CUOMO: Hey, Jeffrey, does it bother you at all when the president says I want to change some of these First Amendment protections because when I -- when they say things that are terrible and wrong, you know, we should be able to get after them, like in the U.K.? Forget about the fact that the U.K. is moving some of their statutory principles to be more like us. But the idea of because I don't like it, maybe I'll change the law to get after the media, do you like that idea?

LORD: I confess, as a First Amendment freak, that does bother me a bit. I mean, I just think give these things free rein no matter who they are. But I know that he genuinely -- he's spoken to me about this long before he was running for president and I know he feels very, very strongly about it, so we'll see what happens. But I do think we have to be careful here when we deal with the First Amendment -- absolutely.

And one other thing if I could say, Chris. You know, people at that dinner made -- which was terrific and I was a guest of CNN -- made a great deal about the First Amendment, but I didn't hear the words Ann Coulter anywhere at that dinner and here she was under physical threat from giving a speech at Berkeley. I mean, that was a pretty noticeable problem, I thought, and there were others. I didn't hear the names of other conservatives who have been attacked here and threatened, so I think that we've got to work on that.

CUOMO: Ana, let me ask you something while I have you.
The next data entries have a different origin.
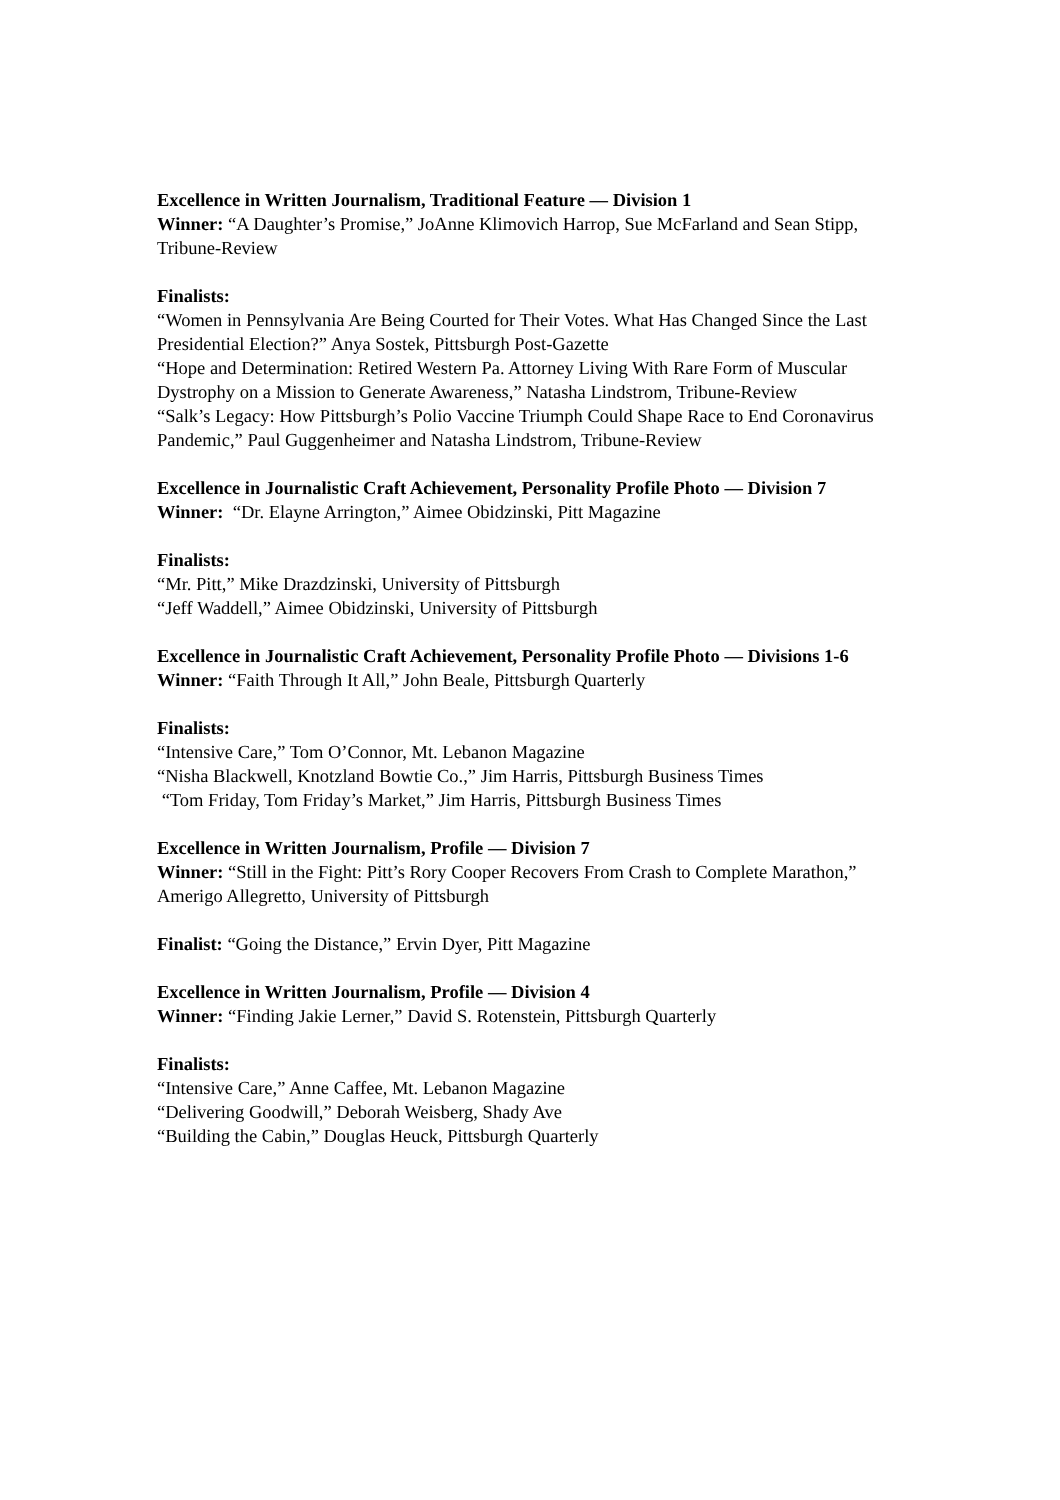Excellence in Written Journalism, Traditional Feature — Division 1
Winner: “A Daughter’s Promise,” JoAnne Klimovich Harrop, Sue McFarland and Sean Stipp, Tribune-Review
Finalists:
“Women in Pennsylvania Are Being Courted for Their Votes. What Has Changed Since the Last Presidential Election?” Anya Sostek, Pittsburgh Post-Gazette
“Hope and Determination: Retired Western Pa. Attorney Living With Rare Form of Muscular Dystrophy on a Mission to Generate Awareness,” Natasha Lindstrom, Tribune-Review
“Salk’s Legacy: How Pittsburgh’s Polio Vaccine Triumph Could Shape Race to End Coronavirus Pandemic,” Paul Guggenheimer and Natasha Lindstrom, Tribune-Review
Excellence in Journalistic Craft Achievement, Personality Profile Photo — Division 7
Winner: “Dr. Elayne Arrington,” Aimee Obidzinski, Pitt Magazine
Finalists:
“Mr. Pitt,” Mike Drazdzinski, University of Pittsburgh
“Jeff Waddell,” Aimee Obidzinski, University of Pittsburgh
Excellence in Journalistic Craft Achievement, Personality Profile Photo — Divisions 1-6
Winner: “Faith Through It All,” John Beale, Pittsburgh Quarterly
Finalists:
“Intensive Care,” Tom O’Connor, Mt. Lebanon Magazine
“Nisha Blackwell, Knotzland Bowtie Co.,” Jim Harris, Pittsburgh Business Times
“Tom Friday, Tom Friday’s Market,” Jim Harris, Pittsburgh Business Times
Excellence in Written Journalism, Profile — Division 7
Winner: “Still in the Fight: Pitt’s Rory Cooper Recovers From Crash to Complete Marathon,” Amerigo Allegretto, University of Pittsburgh
Finalist: “Going the Distance,” Ervin Dyer, Pitt Magazine
Excellence in Written Journalism, Profile — Division 4
Winner: “Finding Jakie Lerner,” David S. Rotenstein, Pittsburgh Quarterly
Finalists:
“Intensive Care,” Anne Caffee, Mt. Lebanon Magazine
“Delivering Goodwill,” Deborah Weisberg, Shady Ave
“Building the Cabin,” Douglas Heuck, Pittsburgh Quarterly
The first Cuban-American elected to Congress is going to retire next year. Tell us about this great lady and what people should know about the legacy of Ileana Ros-Lehtinen.
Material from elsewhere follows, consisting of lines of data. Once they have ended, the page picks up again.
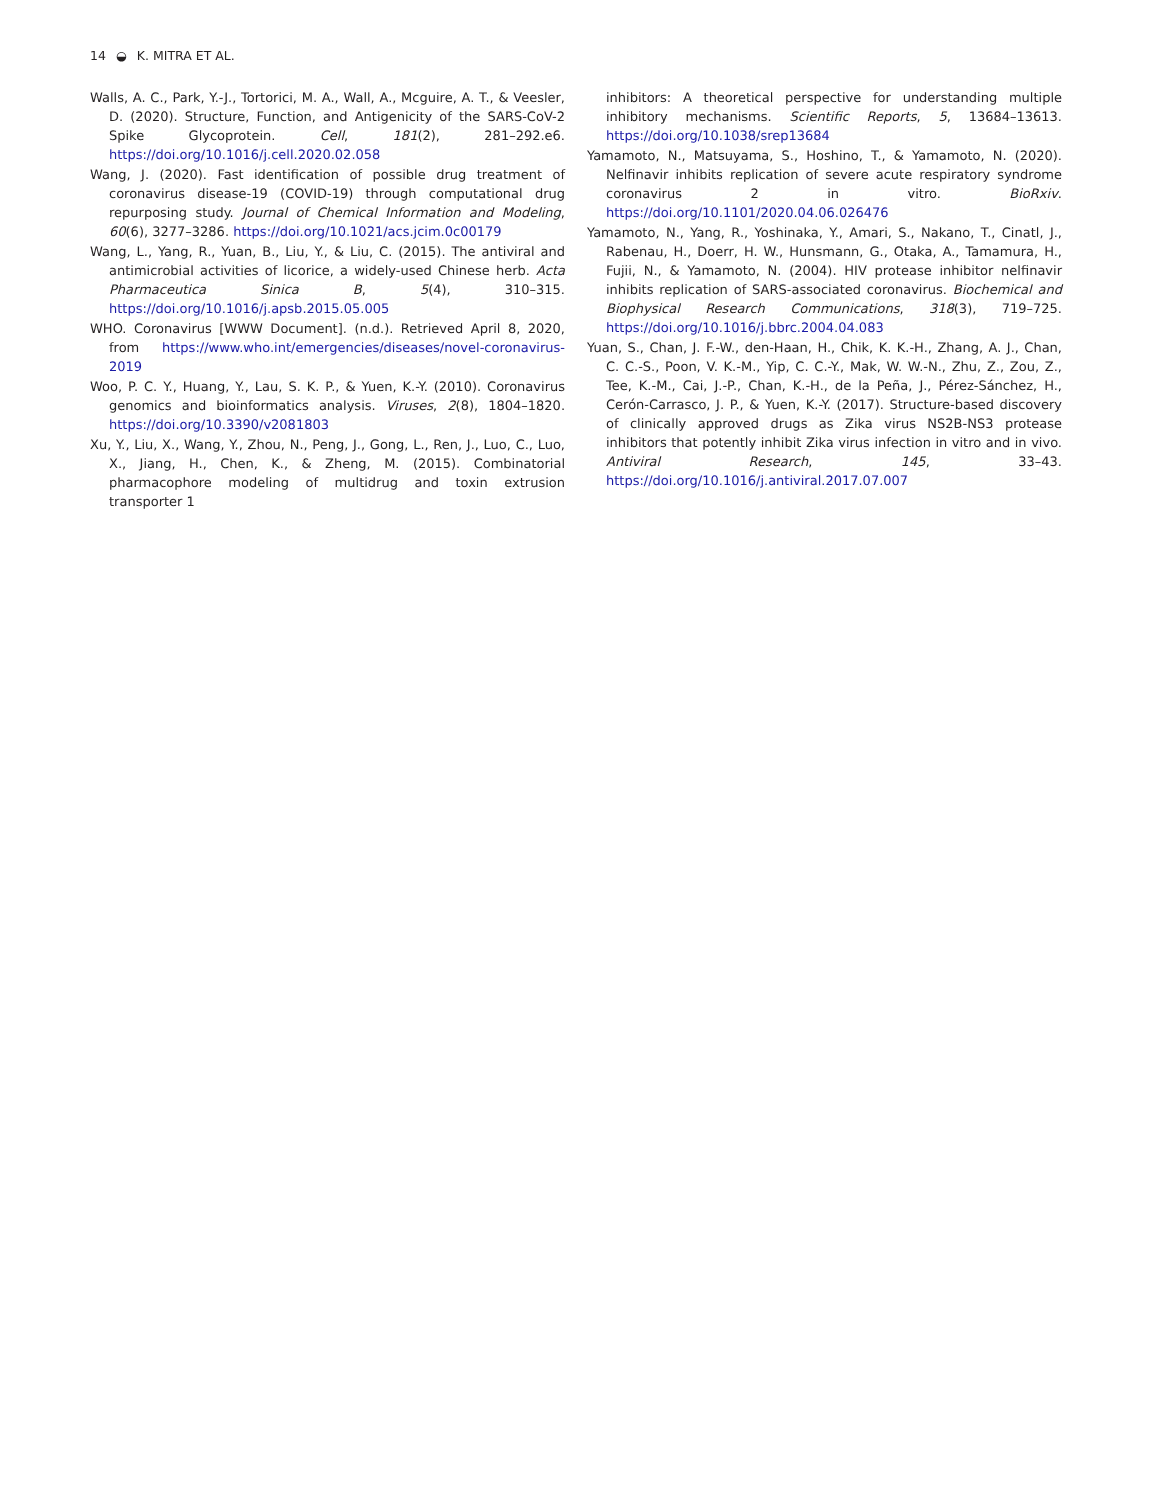14 ◒ K. MITRA ET AL.
Walls, A. C., Park, Y.-J., Tortorici, M. A., Wall, A., Mcguire, A. T., & Veesler, D. (2020). Structure, Function, and Antigenicity of the SARS-CoV-2 Spike Glycoprotein. Cell, 181(2), 281–292.e6. https://doi.org/10.1016/j.cell.2020.02.058
Wang, J. (2020). Fast identification of possible drug treatment of coronavirus disease-19 (COVID-19) through computational drug repurposing study. Journal of Chemical Information and Modeling, 60(6), 3277–3286. https://doi.org/10.1021/acs.jcim.0c00179
Wang, L., Yang, R., Yuan, B., Liu, Y., & Liu, C. (2015). The antiviral and antimicrobial activities of licorice, a widely-used Chinese herb. Acta Pharmaceutica Sinica B, 5(4), 310–315. https://doi.org/10.1016/j.apsb.2015.05.005
WHO. Coronavirus [WWW Document]. (n.d.). Retrieved April 8, 2020, from https://www.who.int/emergencies/diseases/novel-coronavirus-2019
Woo, P. C. Y., Huang, Y., Lau, S. K. P., & Yuen, K.-Y. (2010). Coronavirus genomics and bioinformatics analysis. Viruses, 2(8), 1804–1820. https://doi.org/10.3390/v2081803
Xu, Y., Liu, X., Wang, Y., Zhou, N., Peng, J., Gong, L., Ren, J., Luo, C., Luo, X., Jiang, H., Chen, K., & Zheng, M. (2015). Combinatorial pharmacophore modeling of multidrug and toxin extrusion transporter 1
inhibitors: A theoretical perspective for understanding multiple inhibitory mechanisms. Scientific Reports, 5, 13684–13613. https://doi.org/10.1038/srep13684
Yamamoto, N., Matsuyama, S., Hoshino, T., & Yamamoto, N. (2020). Nelfinavir inhibits replication of severe acute respiratory syndrome coronavirus 2 in vitro. BioRxiv. https://doi.org/10.1101/2020.04.06.026476
Yamamoto, N., Yang, R., Yoshinaka, Y., Amari, S., Nakano, T., Cinatl, J., Rabenau, H., Doerr, H. W., Hunsmann, G., Otaka, A., Tamamura, H., Fujii, N., & Yamamoto, N. (2004). HIV protease inhibitor nelfinavir inhibits replication of SARS-associated coronavirus. Biochemical and Biophysical Research Communications, 318(3), 719–725. https://doi.org/10.1016/j.bbrc.2004.04.083
Yuan, S., Chan, J. F.-W., den-Haan, H., Chik, K. K.-H., Zhang, A. J., Chan, C. C.-S., Poon, V. K.-M., Yip, C. C.-Y., Mak, W. W.-N., Zhu, Z., Zou, Z., Tee, K.-M., Cai, J.-P., Chan, K.-H., de la Peña, J., Pérez-Sánchez, H., Cerón-Carrasco, J. P., & Yuen, K.-Y. (2017). Structure-based discovery of clinically approved drugs as Zika virus NS2B-NS3 protease inhibitors that potently inhibit Zika virus infection in vitro and in vivo. Antiviral Research, 145, 33–43. https://doi.org/10.1016/j.antiviral.2017.07.007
NAVARRO: She's my congresswoman, she is also my friend. She is also a mentor. She was the first Latina elected to Congress. She was the first woman to chair a major committee. She was the chair of Foreign Relations. She's also a sane, compassionate, moderate voice. She was the biggest winner -- she had the biggest swing district. Hillary Clinton won her district by 20 points and she won that same district by over 20 points. It was the largest difference and margin in the country because she has focused on her community.

It's going to be a huge loss in this environment that we have today where there is such polarization and such dysfunction. I've been amazed by the -- I've been amazed by the feedback in social media to her announcing that she's retiring. You know, I've seen people from the left, from the right, Democrats, Independents, Republicans, LGBTQ, straight people, religious people, immigrants, native-born, young people, older people, Speaker Paul Ryan, even Rosie O'Donnell call her out for somebody that has done the right thing and expressed admiration for her. Ileana, mi amigo, muchas gracias. You're going to be -- you're a little teeny woman with little teeny feet but you're going to leave very big shoes to fill.
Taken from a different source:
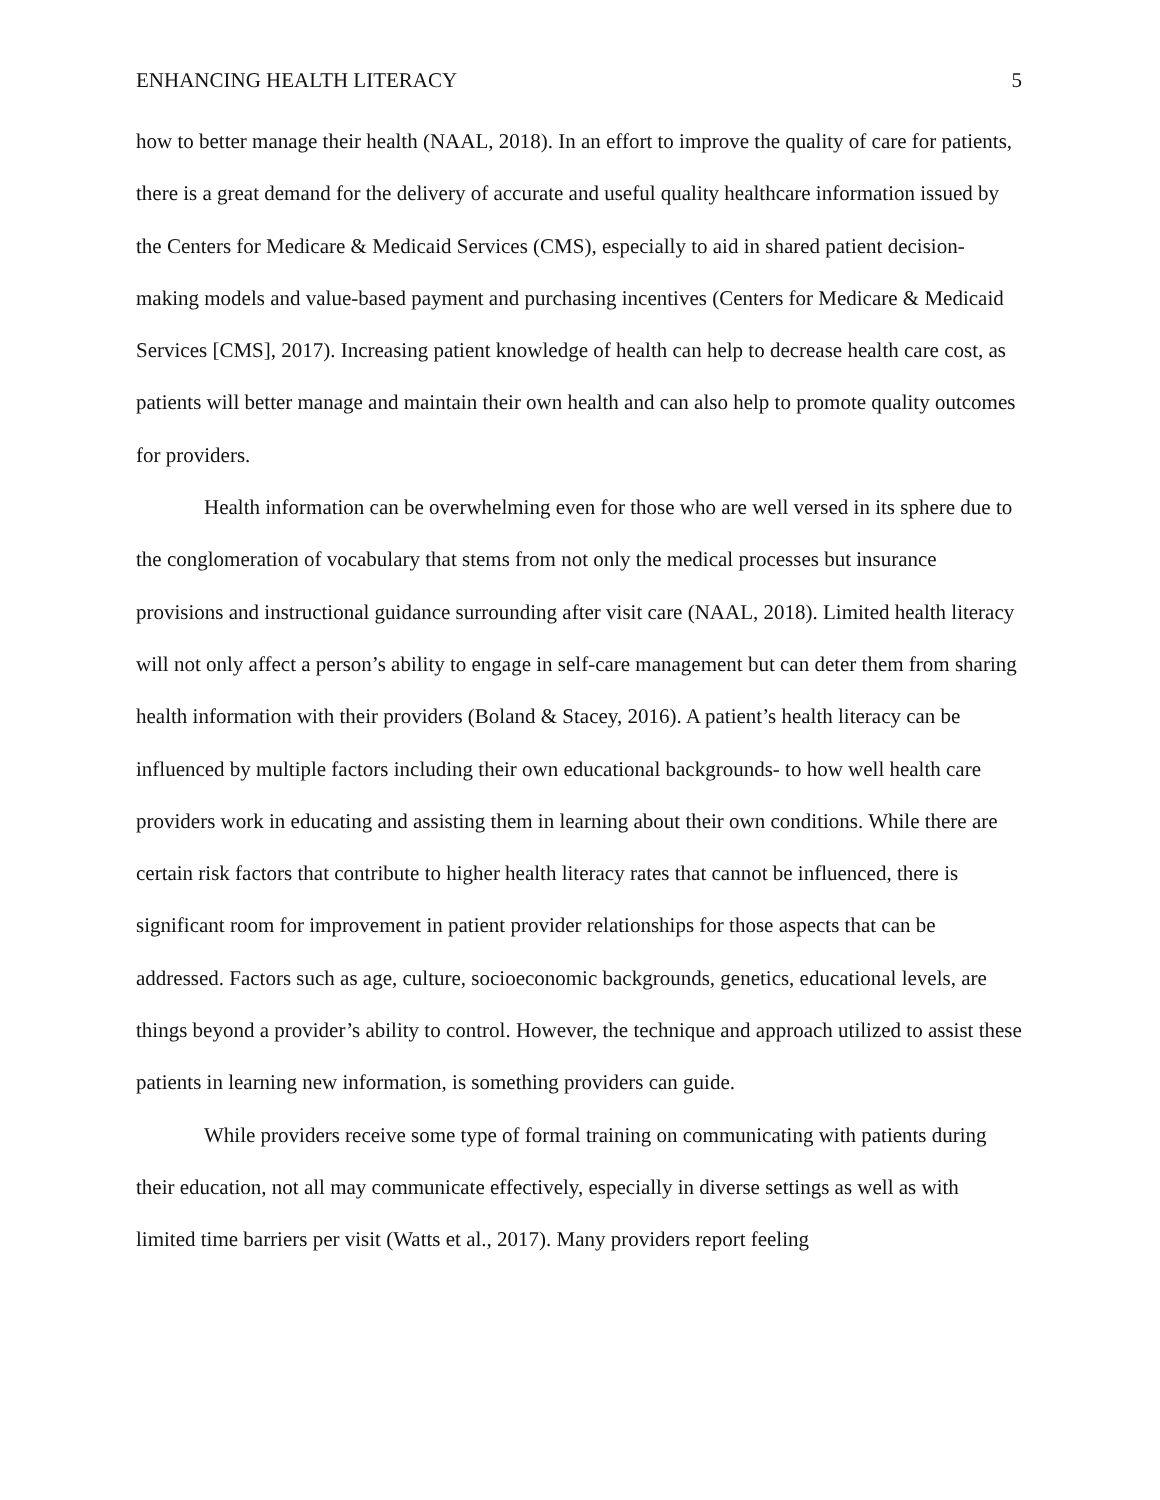ENHANCING HEALTH LITERACY 5
how to better manage their health (NAAL, 2018). In an effort to improve the quality of care for patients, there is a great demand for the delivery of accurate and useful quality healthcare information issued by the Centers for Medicare & Medicaid Services (CMS), especially to aid in shared patient decision-making models and value-based payment and purchasing incentives (Centers for Medicare & Medicaid Services [CMS], 2017). Increasing patient knowledge of health can help to decrease health care cost, as patients will better manage and maintain their own health and can also help to promote quality outcomes for providers.
Health information can be overwhelming even for those who are well versed in its sphere due to the conglomeration of vocabulary that stems from not only the medical processes but insurance provisions and instructional guidance surrounding after visit care (NAAL, 2018). Limited health literacy will not only affect a person’s ability to engage in self-care management but can deter them from sharing health information with their providers (Boland & Stacey, 2016). A patient’s health literacy can be influenced by multiple factors including their own educational backgrounds- to how well health care providers work in educating and assisting them in learning about their own conditions. While there are certain risk factors that contribute to higher health literacy rates that cannot be influenced, there is significant room for improvement in patient provider relationships for those aspects that can be addressed. Factors such as age, culture, socioeconomic backgrounds, genetics, educational levels, are things beyond a provider’s ability to control. However, the technique and approach utilized to assist these patients in learning new information, is something providers can guide.
While providers receive some type of formal training on communicating with patients during their education, not all may communicate effectively, especially in diverse settings as well as with limited time barriers per visit (Watts et al., 2017). Many providers report feeling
LORD: Hey, Chris, you're missing an obvious question here. Is Ana a candidate for Congress?

NAVARRO: Oh, sweetheart, please. I couldn't afford it and they couldn't afford me.

(LAUGHTER)

CUOMO: All right, thank you both for the discussion. We have a lot of news this morning including what is in and out of this government new spending bill that stopped the shutdown. Let's get after it.

(BEGIN VIDEO CLIP)

TRUMP: In many cases, you're forced to make deals that are not the deal you'd make.